Copy every entry. Do not alter a single word.

_ _ _ _ _ _ _

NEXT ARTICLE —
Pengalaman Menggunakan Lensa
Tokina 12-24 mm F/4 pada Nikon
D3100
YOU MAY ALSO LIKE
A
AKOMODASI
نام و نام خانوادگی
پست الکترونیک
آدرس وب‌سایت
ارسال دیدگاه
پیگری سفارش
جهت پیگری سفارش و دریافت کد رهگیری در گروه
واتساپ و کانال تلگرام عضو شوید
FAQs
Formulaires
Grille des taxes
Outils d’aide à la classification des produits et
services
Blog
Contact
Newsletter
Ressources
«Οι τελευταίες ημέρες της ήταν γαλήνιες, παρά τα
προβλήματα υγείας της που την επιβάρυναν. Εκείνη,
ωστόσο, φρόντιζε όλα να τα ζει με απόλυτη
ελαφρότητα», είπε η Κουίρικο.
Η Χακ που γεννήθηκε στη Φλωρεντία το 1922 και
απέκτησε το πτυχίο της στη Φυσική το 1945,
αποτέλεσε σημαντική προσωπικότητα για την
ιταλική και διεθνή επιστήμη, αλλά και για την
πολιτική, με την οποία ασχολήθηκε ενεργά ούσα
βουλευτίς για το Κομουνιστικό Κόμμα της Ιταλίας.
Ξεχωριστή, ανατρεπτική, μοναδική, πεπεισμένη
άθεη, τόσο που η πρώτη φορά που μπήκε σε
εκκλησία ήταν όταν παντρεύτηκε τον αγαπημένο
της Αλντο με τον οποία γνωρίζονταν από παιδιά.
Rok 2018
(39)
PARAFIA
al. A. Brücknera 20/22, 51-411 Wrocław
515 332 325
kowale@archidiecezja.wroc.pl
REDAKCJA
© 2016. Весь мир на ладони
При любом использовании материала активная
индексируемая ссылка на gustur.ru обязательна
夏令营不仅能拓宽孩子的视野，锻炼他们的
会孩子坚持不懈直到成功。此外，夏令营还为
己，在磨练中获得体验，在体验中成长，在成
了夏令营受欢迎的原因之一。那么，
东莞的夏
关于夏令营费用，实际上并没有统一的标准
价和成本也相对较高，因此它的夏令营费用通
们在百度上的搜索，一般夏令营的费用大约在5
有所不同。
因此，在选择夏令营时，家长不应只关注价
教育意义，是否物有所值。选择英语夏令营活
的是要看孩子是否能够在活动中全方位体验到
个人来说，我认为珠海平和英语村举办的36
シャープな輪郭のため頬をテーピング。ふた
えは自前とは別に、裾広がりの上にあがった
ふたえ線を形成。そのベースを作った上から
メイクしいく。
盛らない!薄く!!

_ _ _ _ _ _ _

-- ANSWER SECTION --
NEXT ARTICLE —
Pengalaman Menggunakan Lensa
Tokina 12-24 mm F/4 pada Nikon
D3100
YOU MAY ALSO LIKE
A
AKOMODASI
نام و نام خانوادگی
پست الکترونیک
آدرس وب‌سایت
ارسال دیدگاه
پیگری سفارش
جهت پیگری سفارش و دریافت کد رهگیری در گروه
واتساپ و کانال تلگرام عضو شوید
FAQs
Formulaires
Grille des taxes
Outils d’aide à la classification des produits et
services
Blog
Contact
Newsletter
Ressources
«Οι τελευταίες ημέρες της ήταν γαλήνιες, παρά τα
προβλήματα υγείας της που την επιβάρυναν. Εκείνη,
ωστόσο, φρόντιζε όλα να τα ζει με απόλυτη
ελαφρότητα», είπε η Κουίρικο.
Η Χακ που γεννήθηκε στη Φλωρεντία το 1922 και
απέκτησε το πτυχίο της στη Φυσική το 1945,
αποτέλεσε σημαντική προσωπικότητα για την
ιταλική και διεθνή επιστήμη, αλλά και για την
πολιτική, με την οποία ασχολήθηκε ενεργά ούσα
βουλευτίς για το Κομουνιστικό Κόμμα της Ιταλίας.
Ξεχωριστή, ανατρεπτική, μοναδική, πεπεισμένη
άθεη, τόσο που η πρώτη φορά που μπήκε σε
εκκλησία ήταν όταν παντρεύτηκε τον αγαπημένο
της Αλντο με τον οποία γνωρίζονταν από παιδιά.
Rok 2018
(39)
PARAFIA
al. A. Brücknera 20/22, 51-411 Wrocław
515 332 325
kowale@archidiecezja.wroc.pl
REDAKCJA
© 2016. Весь мир на ладони
При любом использовании материала активная
индексируемая ссылка на gustur.ru обязательна
夏令营不仅能拓宽孩子的视野，锻炼他们的
会孩子坚持不懈直到成功。此外，夏令营还为
己，在磨练中获得体验，在体验中成长，在成
了夏令营受欢迎的原因之一。那么，
东莞的夏
关于夏令营费用，实际上并没有统一的标准
价和成本也相对较高，因此它的夏令营费用通
们在百度上的搜索，一般夏令营的费用大约在5
有所不同。
因此，在选择夏令营时，家长不应只关注价
教育意义，是否物有所值。选择英语夏令营活
的是要看孩子是否能够在活动中全方位体验到
个人来说，我认为珠海平和英语村举办的36
シャープな輪郭のため頬をテーピング。ふた
えは自前とは別に、裾広がりの上にあがった
ふたえ線を形成。そのベースを作った上から
メイクしいく。
盛らない!薄く!!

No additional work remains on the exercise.